[Opening RECORDS SHOWN section]

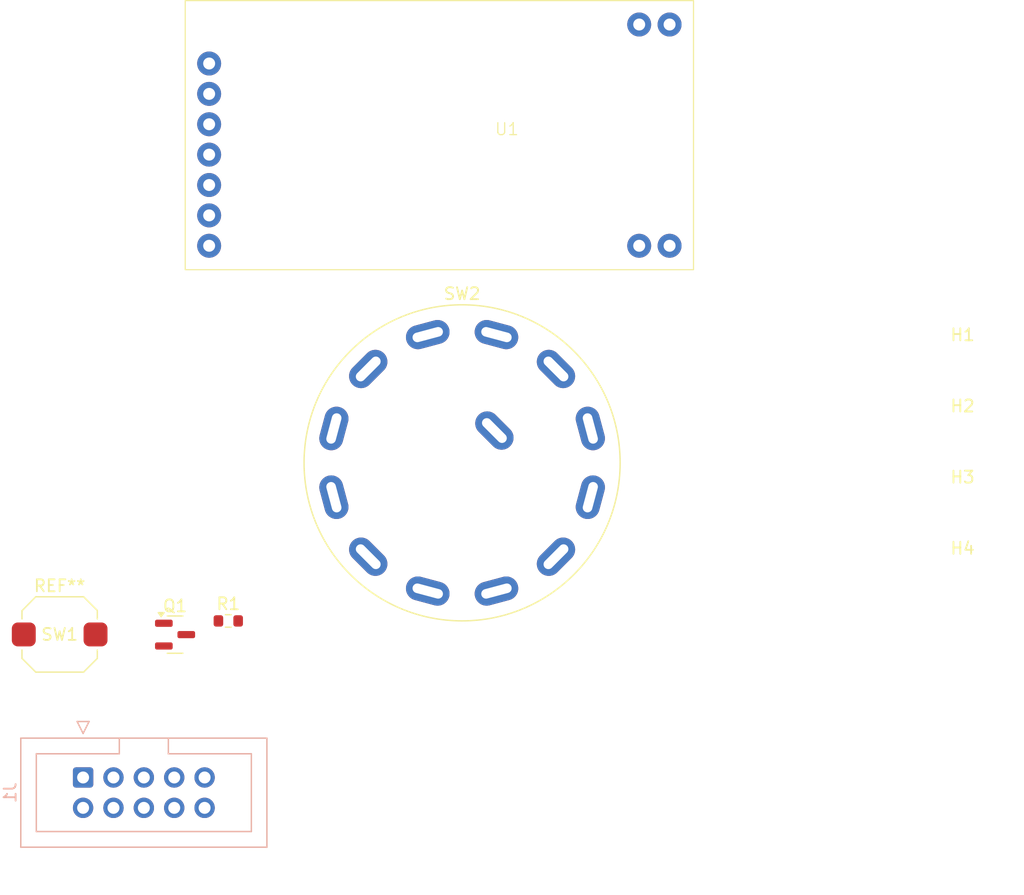
<source format=kicad_pcb>
(kicad_pcb
	(version 20240108)
	(generator "pcbnew")
	(generator_version "8.0")
	(general
		(thickness 1.6)
		(legacy_teardrops no)
	)
	(paper "A4")
	(layers
		(0 "F.Cu" signal)
		(31 "B.Cu" signal)
		(34 "B.Paste" user)
		(35 "F.Paste" user)
		(36 "B.SilkS" user "B.Silkscreen")
		(37 "F.SilkS" user "F.Silkscreen")
		(38 "B.Mask" user)
		(39 "F.Mask" user)
		(42 "Eco1.User" user "User.Ref")
		(44 "Edge.Cuts" user)
		(45 "Margin" user)
		(46 "B.CrtYd" user "B.Courtyard")
		(47 "F.CrtYd" user "F.Courtyard")
		(48 "B.Fab" user)
		(49 "F.Fab" user)
	)
	(setup
		(stackup
			(layer "F.SilkS"
				(type "Top Silk Screen")
				(color "White")
			)
			(layer "F.Paste"
				(type "Top Solder Paste")
			)
			(layer "F.Mask"
				(type "Top Solder Mask")
				(color "Black")
				(thickness 0.01)
			)
			(layer "F.Cu"
				(type "copper")
				(thickness 0.035)
			)
			(layer "dielectric 1"
				(type "core")
				(thickness 1.51)
				(material "FR4")
				(epsilon_r 4.5)
				(loss_tangent 0.02)
			)
			(layer "B.Cu"
				(type "copper")
				(thickness 0.035)
			)
			(layer "B.Mask"
				(type "Bottom Solder Mask")
				(color "Black")
				(thickness 0.01)
			)
			(layer "B.Paste"
				(type "Bottom Solder Paste")
			)
			(layer "B.SilkS"
				(type "Bottom Silk Screen")
				(color "White")
			)
			(copper_finish "None")
			(dielectric_constraints yes)
		)
		(pad_to_mask_clearance 0)
		(allow_soldermask_bridges_in_footprints no)
		(pcbplotparams
			(layerselection 0x00010fc_ffffffff)
			(plot_on_all_layers_selection 0x0000000_00000000)
			(disableapertmacros no)
			(usegerberextensions no)
			(usegerberattributes yes)
			(usegerberadvancedattributes yes)
			(creategerberjobfile yes)
			(dashed_line_dash_ratio 12.000000)
			(dashed_line_gap_ratio 3.000000)
			(svgprecision 4)
			(plotframeref no)
			(viasonmask no)
			(mode 1)
			(useauxorigin no)
			(hpglpennumber 1)
			(hpglpenspeed 20)
			(hpglpendiameter 15.000000)
			(pdf_front_fp_property_popups yes)
			(pdf_back_fp_property_popups yes)
			(dxfpolygonmode yes)
			(dxfimperialunits yes)
			(dxfusepcbnewfont yes)
			(psnegative no)
			(psa4output no)
			(plotreference yes)
			(plotvalue yes)
			(plotfptext yes)
			(plotinvisibletext no)
			(sketchpadsonfab no)
			(subtractmaskfromsilk no)
			(outputformat 1)
			(mirror no)
			(drillshape 1)
			(scaleselection 1)
			(outputdirectory "")
		)
	)
	(net 0 "")
	(net 1 "+3V3")
	(net 2 "/Rudder Reset")
	(net 3 "/Trim Left")
	(net 4 "GND")
	(net 5 "/SPI_CS")
	(net 6 "/Trim Right")
	(net 7 "VBUS")
	(net 8 "/SPI_CLK")
	(net 9 "/SPI_DATA")
	(net 10 "/Display PWM")
	(net 11 "Net-(Q1-S)")
	(net 12 "unconnected-(SW2-Pad2)")
	(net 13 "unconnected-(SW2-Pad9)")
	(net 14 "unconnected-(SW2-Pad12)")
	(net 15 "unconnected-(SW2-Pad7)")
	(net 16 "unconnected-(SW2-Pad6)")
	(net 17 "unconnected-(SW2-Pad10)")
	(net 18 "unconnected-(SW2-Pad11)")
	(net 19 "unconnected-(SW2-Pad5)")
	(net 20 "unconnected-(SW2-Pad3)")
	(net 21 "unconnected-(SW2-Pad8)")
	(footprint "MountingHole:MountingHole_2.2mm_M2" (layer "F.Cu") (at 222 110.5))
	(footprint "Package_TO_SOT_SMD:SOT-23" (layer "F.Cu") (at 156.15 114.515))
	(footprint "NiasStuff:C&K_Rotary_Switches" (layer "F.Cu") (at 180.151115 100.151115))
	(footprint "MountingHole:MountingHole_2.2mm_M2" (layer "F.Cu") (at 222 98.6))
	(footprint "Button_Switch_SMD:SW_Push_1TS009xxxx-xxxx-xxxx_6x6x5mm" (layer "F.Cu") (at 146.5 114.5))
	(footprint "Resistor_SMD:R_0603_1608Metric" (layer "F.Cu") (at 160.6 113.37))
	(footprint "MountingHole:MountingHole_2.2mm_M2" (layer "F.Cu") (at 222 104.55))
	(footprint "Kav_Simulations:Rudder_Trim" (layer "F.Cu") (at 157 84))
	(footprint "MountingHole:MountingHole_2.2mm_M2" (layer "F.Cu") (at 222 92.65))
	(footprint "Connector_IDC:IDC-Header_2x05_P2.54mm_Vertical" (layer "B.Cu") (at 148.46 126.46 -90))
)

</source>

[Closing RECORDS SHOWN section]

### TASK DIRECTIONS
Could every record be given again exactly, with its pictures left out?

### TASK RESULT
<source format=kicad_pcb>
(kicad_pcb
	(version 20240108)
	(generator "pcbnew")
	(generator_version "8.0")
	(general
		(thickness 1.6)
		(legacy_teardrops no)
	)
	(paper "A4")
	(layers
		(0 "F.Cu" signal)
		(31 "B.Cu" signal)
		(34 "B.Paste" user)
		(35 "F.Paste" user)
		(36 "B.SilkS" user "B.Silkscreen")
		(37 "F.SilkS" user "F.Silkscreen")
		(38 "B.Mask" user)
		(39 "F.Mask" user)
		(42 "Eco1.User" user "User.Ref")
		(44 "Edge.Cuts" user)
		(45 "Margin" user)
		(46 "B.CrtYd" user "B.Courtyard")
		(47 "F.CrtYd" user "F.Courtyard")
		(48 "B.Fab" user)
		(49 "F.Fab" user)
	)
	(setup
		(stackup
			(layer "F.SilkS"
				(type "Top Silk Screen")
				(color "White")
			)
			(layer "F.Paste"
				(type "Top Solder Paste")
			)
			(layer "F.Mask"
				(type "Top Solder Mask")
				(color "Black")
				(thickness 0.01)
			)
			(layer "F.Cu"
				(type "copper")
				(thickness 0.035)
			)
			(layer "dielectric 1"
				(type "core")
				(thickness 1.51)
				(material "FR4")
				(epsilon_r 4.5)
				(loss_tangent 0.02)
			)
			(layer "B.Cu"
				(type "copper")
				(thickness 0.035)
			)
			(layer "B.Mask"
				(type "Bottom Solder Mask")
				(color "Black")
				(thickness 0.01)
			)
			(layer "B.Paste"
				(type "Bottom Solder Paste")
			)
			(layer "B.SilkS"
				(type "Bottom Silk Screen")
				(color "White")
			)
			(copper_finish "None")
			(dielectric_constraints yes)
		)
		(pad_to_mask_clearance 0)
		(allow_soldermask_bridges_in_footprints no)
		(pcbplotparams
			(layerselection 0x00010fc_ffffffff)
			(plot_on_all_layers_selection 0x0000000_00000000)
			(disableapertmacros no)
			(usegerberextensions no)
			(usegerberattributes yes)
			(usegerberadvancedattributes yes)
			(creategerberjobfile yes)
			(dashed_line_dash_ratio 12.000000)
			(dashed_line_gap_ratio 3.000000)
			(svgprecision 4)
			(plotframeref no)
			(viasonmask no)
			(mode 1)
			(useauxorigin no)
			(hpglpennumber 1)
			(hpglpenspeed 20)
			(hpglpendiameter 15.000000)
			(pdf_front_fp_property_popups yes)
			(pdf_back_fp_property_popups yes)
			(dxfpolygonmode yes)
			(dxfimperialunits yes)
			(dxfusepcbnewfont yes)
			(psnegative no)
			(psa4output no)
			(plotreference yes)
			(plotvalue yes)
			(plotfptext yes)
			(plotinvisibletext no)
			(sketchpadsonfab no)
			(subtractmaskfromsilk no)
			(outputformat 1)
			(mirror no)
			(drillshape 1)
			(scaleselection 1)
			(outputdirectory "")
		)
	)
	(net 0 "")
	(net 1 "+3V3")
	(net 2 "/Rudder Reset")
	(net 3 "/Trim Left")
	(net 4 "GND")
	(net 5 "/SPI_CS")
	(net 6 "/Trim Right")
	(net 7 "VBUS")
	(net 8 "/SPI_CLK")
	(net 9 "/SPI_DATA")
	(net 10 "/Display PWM")
	(net 11 "Net-(Q1-S)")
	(net 12 "unconnected-(SW2-Pad2)")
	(net 13 "unconnected-(SW2-Pad9)")
	(net 14 "unconnected-(SW2-Pad12)")
	(net 15 "unconnected-(SW2-Pad7)")
	(net 16 "unconnected-(SW2-Pad6)")
	(net 17 "unconnected-(SW2-Pad10)")
	(net 18 "unconnected-(SW2-Pad11)")
	(net 19 "unconnected-(SW2-Pad5)")
	(net 20 "unconnected-(SW2-Pad3)")
	(net 21 "unconnected-(SW2-Pad8)")
	(footprint "MountingHole:MountingHole_2.2mm_M2" (layer "F.Cu") (at 222 110.5))
	(footprint "Package_TO_SOT_SMD:SOT-23" (layer "F.Cu") (at 156.15 114.515))
	(footprint "NiasStuff:C&K_Rotary_Switches" (layer "F.Cu") (at 180.151115 100.151115))
	(footprint "MountingHole:MountingHole_2.2mm_M2" (layer "F.Cu") (at 222 98.6))
	(footprint "Button_Switch_SMD:SW_Push_1TS009xxxx-xxxx-xxxx_6x6x5mm" (layer "F.Cu") (at 146.5 114.5))
	(footprint "Resistor_SMD:R_0603_1608Metric" (layer "F.Cu") (at 160.6 113.37))
	(footprint "MountingHole:MountingHole_2.2mm_M2" (layer "F.Cu") (at 222 104.55))
	(footprint "Kav_Simulations:Rudder_Trim" (layer "F.Cu") (at 157 84))
	(footprint "MountingHole:MountingHole_2.2mm_M2" (layer "F.Cu") (at 222 92.65))
	(footprint "Connector_IDC:IDC-Header_2x05_P2.54mm_Vertical" (layer "B.Cu") (at 148.46 126.46 -90))
)

</source>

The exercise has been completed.